“Our thoughts create our reality – where we put our focus is the direction we tend to go”
– Peter McWilliams
This article departs from the technical aspects of Exiting a business and focuses on the emotional challenges of Exiting a business – specifically the challenge of breaking out of your ‘comfort zone’.
A ‘comfort zone’ can be described as a place where we all ‘return to’ on a consistent basis, or a place that provides us with a sense of security because we can predict and control the outcome of many of our actions in that ‘zone’. It is a place in our minds where we find a sense of control and where the world immediately around us has a sense of order. This is a personal place that we design through our thoughts and habits.
Business owners live in ‘comfort zones’ because every day that we report to work, we are confronted with challenges that have been created in the building of our businesses. Exiting a business requires that you step out of that comfort zone and develop new patterns of thought geared around your Exit.
Changing the way that one thinks is a difficult task. This is particularly true for busy business owners because we habituate ways of acting, much like the manner in which we drive our automobiles. We do not consciously think to hit the accelerator, look over our shoulder and slightly turn the wheel when changing lanes – we simply do it by habit.

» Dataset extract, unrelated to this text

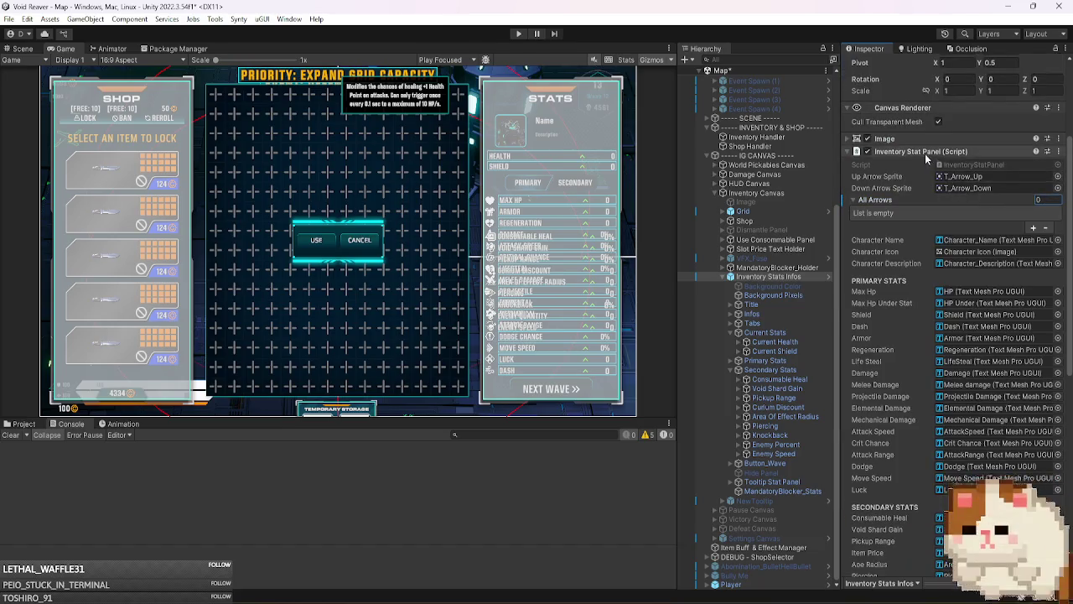
{"action": "right_click", "coordinate": [930, 151]}
{"action": "left_click", "coordinate": [965, 322]}
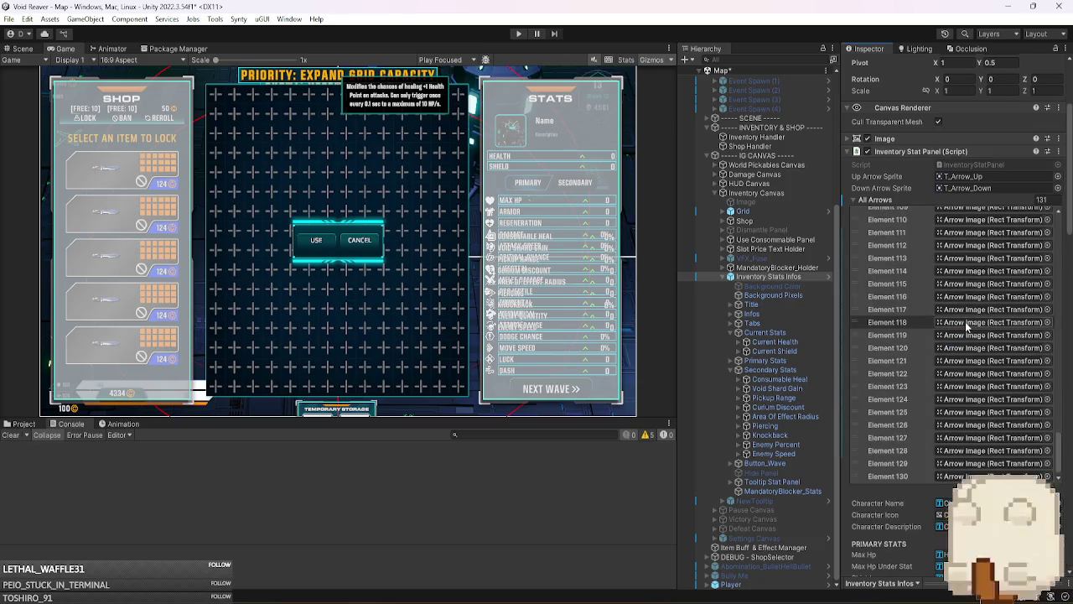
- Ping the arrow object referenced by Element 118
{"action": "left_click", "coordinate": [967, 326]}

In 1960, Dr. Maxwell Maltz wrote the following in his best selling book,
“[like changing lanes in a car] … in much the same way our attitudes, emotions and beliefs [towards our businesses] tend to become habitual. In the past we ‘learned’ that certain attitudes, ways of feeling and thinking were ‘appropriate’ to certain situation. Now, we tend to think, feel and act the same way whenever we encounter what we interpret as ‘the same sort of situation’. What we need to understand is that these habits . . . can be modified, changed, or reversed, simply by taking the trouble to make a conscious decision – and then by practicing or ‘acting out’ the new response or behavior. The pianist can consciously decide to strike a different key, if he chooses. The dancer can consciously ‘decide’ to learn a new step – and there is no agony about it. It does require constant watchfulness and practice until the new behavior pattern is thoroughly learned.”
Dr. Maltz was describing the manner in which we can make decisions to change our behavior. And I submit that formulating a proper Exit Strategy can be as easy or as difficult as we choose to make it.
So, what can we do today to address this ‘comfort zone challenge’?
The answer is that we can make a commitment to learn about HOW to Exit a Business. We empower ourselves to control our Exits only when we make a commitment to the endeavor. Exiting a business has a unique set of rules and decision making criteria that must be internalized and habituated in order to produce the best results.
A commitment to learning HOW to Exit a business will ‘reorder’ your thoughts and actions towards the eventual achievement of your Exit goal. Devote at least thirty (30) minutes per week towards doing a little research on ways that you can exit your business and you will begin to change your thinking. Thus, you will change your habits and will be prepared to meet the challenges of your Exit with a mind that is ready for this new action.
I am pleased that you are pursuing a pro-active interest in Exit Strategies because a pro-active approach to an Exit Strategy is the only approach to a successful Exit Strategy.